▸ **TEKS YANG DIKAJI**:
= = =

SEJARAH TENUN SONGKET DI SUMATERA SELATAN
OGAN ILIR adalah salah satu Kabupaten di Provinsi Sumatra Selatan, Indonesia. Di daerah ini ada sebuah kerajinan tenun yang biasa di sebut “Tenun/sewet Songket Sumatera Selatan”. Songket adalah kain tenun yang dibuat dengan teknik menambah benang pakan sebagai hiasan dengan menyisipkan benang perak, emas atau benang warna di atas benang lungsin. Kata “ Songket “ itu sendiri berasal dari kata “Tusuk“ dan “Cukit“ yang diakronimkan menjadi “Sukit” kemudian berubah menjadi “Sungki”, dan akhirnya menjadi “ Songket”.
Di Kabupaten OGAN ILIR, sentra pembuatan Tenun Songket terdapat di Kecamatan Tanjung Batu antara lain Kelurahan Tanjung Batu, Desa Tanjung Atap, Tanjung Pinang, Limbang Jaya, Tanjung Laut, di Kecamatan Indralaya Selatan di Desa Tanjung Dayang, di Kecamatan Indralaya di Desa Muara Penimbung, Talang Aur dan Tunas Aur, di Kecamatan Pemulutan Barat Desa Talang Pangeran Ulu, Talang Pangeran Ilir, Suka Rami, dan di Kecamatan Pemulutan di Desa Pemulutan Ilir, Pegayut, Pelabuhan Dalam dan Simpang Pelabuhan Dalam.
Usaha pembuatan tenun songket di Kabupaten OGAN ILIR Sumatera Selatan dilakukan secara keluarga, mulai dari ibunya sampai pada anak-anaknya. Sejak kecil anak-anak pengarajin songket sudah diajarkan, sehingga usaha tenun songket dapat berlangsung secara turun temurun dilestarikan oleh keluarga tersebut. Saat ini usaha ini sudah banyak menyebar ke tempat-tempat lain seiring dengan berpindahnya pengrajin tersebut seperti di Kota Indralaya, Kota Palembang, Prabumulih, Jambi dan Bangka. Saat ini pengrajin tenun songket di Kota Palembang sebagian besar asli dan berasal dari Ogan Ilir. Produk tenun Songket yang banyak dipasarkan pada gallery, outlet, ruko dan swalayan di Kota Palembang pun sebagian besar produk asli pengrajin dari Kabupaten OGAN ILIR SUMATERA SELATAN, yang produknya dikenal dengan Tenun Songket Palembang oleh daerah lain di Indonesia.

= = =

▸ **YANG PERLU DIKERJAKAN**:
1. Salin dengan tepat bagian teks tentang tenun songket di atas, mulai dari "Di Kabupaten OGAN ILIR, sentra" sampai dengan "Simpang Pelabuhan Dalam.", termasuk kedua bagian itu.
2. Tolong terjemahkan kalimat dari teks tentang tenun songket ini ke dalam bahasa Inggris: "Songket adalah kain tenun yang dibuat dengan teknik menambah benang pakan sebagai hiasan dengan menyisipkan benang perak, emas atau benang warna di atas benang lungsin."

▸ **CUPLIKAN DATA**:
= = =

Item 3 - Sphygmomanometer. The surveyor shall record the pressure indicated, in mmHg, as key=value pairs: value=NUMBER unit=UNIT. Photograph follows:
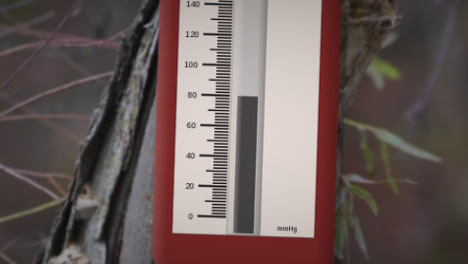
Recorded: value=80 unit=mmHg
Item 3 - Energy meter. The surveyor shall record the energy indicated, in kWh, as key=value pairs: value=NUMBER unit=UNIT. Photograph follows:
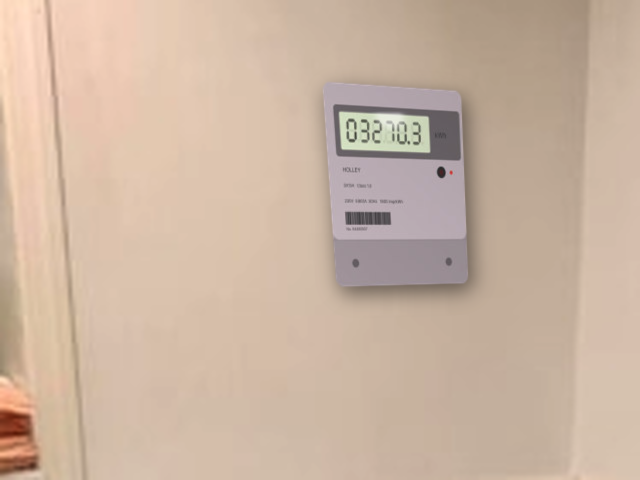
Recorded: value=3270.3 unit=kWh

= = =

▸ **JAWABAN KEGIATAN**:
1.
Di Kabupaten OGAN ILIR, sentra pembuatan Tenun Songket terdapat di Kecamatan Tanjung Batu antara lain Kelurahan Tanjung Batu, Desa Tanjung Atap, Tanjung Pinang, Limbang Jaya, Tanjung Laut, di Kecamatan Indralaya Selatan di Desa Tanjung Dayang, di Kecamatan Indralaya di Desa Muara Penimbung, Talang Aur dan Tunas Aur, di Kecamatan Pemulutan Barat Desa Talang Pangeran Ulu, Talang Pangeran Ilir, Suka Rami, dan di Kecamatan Pemulutan di Desa Pemulutan Ilir, Pegayut, Pelabuhan Dalam dan Simpang Pelabuhan Dalam.

2. Songket is a woven cloth made using a technique of adding weft threads as decoration by inserting silver, gold, or colored threads over the warp threads.